A resistência a uma reaproximação com o PT, partido que já foi o seu, é forte. “Eles são prisioneiros da narrativa que eles mesmo criaram. O impeachment da Dilma não foi golpe. Tem suas bases na realidade, mas como eles insistiram nessa tese, eles não querem se contradizer na narrativa política”.
“O PT já se excluiu de qualquer debate com o campo democrático progressista porque não faz autocrítica dos erros cometidos. Quem não faz autocrítica dos gravíssimos erros éticos está disposto a continuar com as mesmas práticas e atitudes”.
Aliança para 2022
Marina diz que ainda é cedo para discutir candidatura em 2022 mas aponta conversas que seu partido, a Rede, tem tido com outras legendas. Um dos objetivos, segundo ela, é quebrar a polarização entre PT e Bolsonaro.
Para isso, ela dialoga com os partidos de centro-esquerda, como PSB, PDT, PV e Cidadania. “É nesse campo que estamos nos situando para quebrar a polarização. Antes era PT e PSDB e ninguém poderia existir. Agora é lulismo versus bolsonarismo e ninguém mais pode existir, inclusive o próprio país, que passa a ser só um detalhe”, criticou.
Afronta ao STF
Marina considerou que Bolsonaro afrontou o Supremo Tribunal Federal (STF), ao levar um grupo de empresários que pediam pela flexibilização das medidas de isolamento recomendadas pela Organização Mundial da Saúde e estabelecidas por decretos estaduais e municipais.

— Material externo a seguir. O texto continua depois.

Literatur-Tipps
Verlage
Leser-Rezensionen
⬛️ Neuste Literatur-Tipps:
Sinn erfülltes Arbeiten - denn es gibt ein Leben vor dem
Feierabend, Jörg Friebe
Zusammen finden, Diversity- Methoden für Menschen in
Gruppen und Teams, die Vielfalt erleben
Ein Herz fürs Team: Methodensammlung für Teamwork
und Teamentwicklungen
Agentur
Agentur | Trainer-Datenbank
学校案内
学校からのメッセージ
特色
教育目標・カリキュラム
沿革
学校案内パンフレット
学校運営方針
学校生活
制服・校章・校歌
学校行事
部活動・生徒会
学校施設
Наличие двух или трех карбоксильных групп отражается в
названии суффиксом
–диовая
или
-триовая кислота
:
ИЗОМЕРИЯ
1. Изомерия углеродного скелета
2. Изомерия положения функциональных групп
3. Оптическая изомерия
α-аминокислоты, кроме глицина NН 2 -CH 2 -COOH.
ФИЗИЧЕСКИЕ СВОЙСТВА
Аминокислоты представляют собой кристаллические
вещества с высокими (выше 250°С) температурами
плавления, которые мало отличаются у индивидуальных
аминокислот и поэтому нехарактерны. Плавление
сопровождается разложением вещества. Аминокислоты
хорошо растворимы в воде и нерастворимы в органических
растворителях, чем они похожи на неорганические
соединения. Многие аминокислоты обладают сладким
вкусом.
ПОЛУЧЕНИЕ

“Ele levou um grupo de pessoas para pressionar os ministros. É alguém que já estabeleceu que não tem limite, não tem nenhum tipo de fronteira democrática”, disparou.”Eu acho que ele faz de propósito para criar uma situação para esgaçar a democracia”, prosseguiu.
Regina Duarte
A ex-senadora ainda comentou as declarações da atriz Regina Duarte em entrevista à rede de televisão CNN, na última quinta-feira (07/05). Durante a entrevista, Regina Duarte se incomodou com perguntas feitas pelos jornalistas da emissora e minimizou mortes ocorridas durante o período da ditadura militar no Brasil. Ela também se irritou quando o canal exibiu um vídeo no qual a colega de profissão Maitê Proença pedia para que ela mostrasse os feitos da gestão na pasta desde o início de março. Regina se recusou a ouvir a pergunta, ao mesmo tempo que balançava os fones de ouvido, demonstrando que não estava escutando o áudio.

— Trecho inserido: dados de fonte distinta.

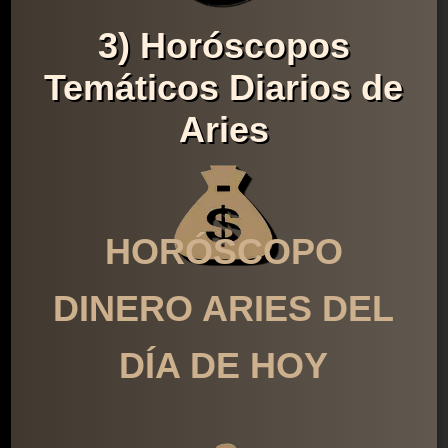
3) Horóscopos
Temáticos Diarios de
Aries
HORÓSCOPO
DINERO ARIES DEL
DÍA DE HOY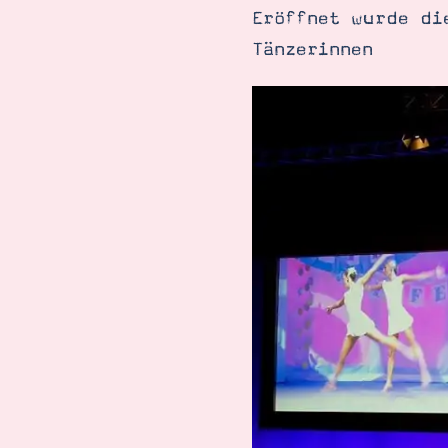
Eröffnet wurde di
Tänzerinnen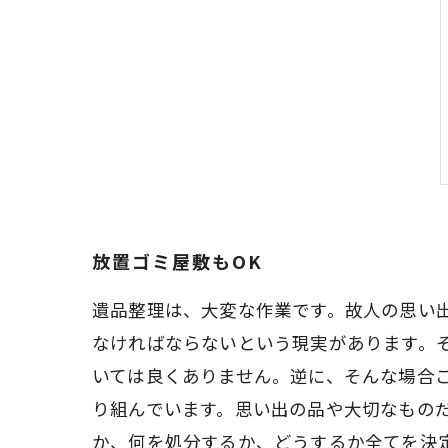
放置ゴミ屋敷もOK
遺品整理は、大変な作業です。故人の思い
なければならないという現実があります。
いては良くありません。逆に、そんな場合こ
り組んでいます。思い出の品や大切なもの
か、何を処分するか、どうするか全てを決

“Regina é uma pessoa que nós conhecíamos dos papéis que ela protagonizou na TV brasileira em várias oportunidades. Durante décadas, o Brasil convive com sua imagem e com seus personagens. É muito triste a gente descobrir que eram personagens e que a pessoa que se revela é algo assustador. Porque fazer o que ela fez na entrevista, dizer as coisas que disse, ter a atitude que teve, em nome de servir a um governo com as estruturas que tem Bolsonaro, é assustador. É um governo que exige espetáculo de degradação da própria civilidade para a pessoa se manter no cargo”, avaliou.

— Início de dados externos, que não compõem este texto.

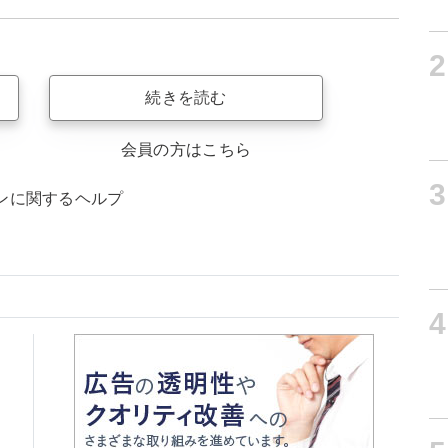
2
続きを読む
会員の方はこちら
3
ンに関するヘルプ
4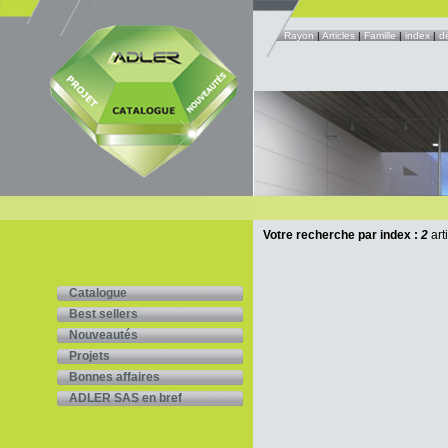
Rayon
|
Articles
|
Famille
|
index
|
d
Votre recherche par index :
2
art
Catalogue
Best sellers
Nouveautés
Projets
Bonnes affaires
ADLER SAS en bref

“Com aquelas atitudes ela disse: Olha, estou ficando cada vez mais parecida com você. Estou ficando indiferente como você. Estou ficando alheio ao sofrimento como você. Foi muito triste e causa um estranhamento. A gente sempre a viu a frente das câmeras sendo o texto de um roteiro, mas o roteiro de ontem quem fez foi ela. Ontem ela revelou um lado que o Brasil não conhecia”, destacou Marina.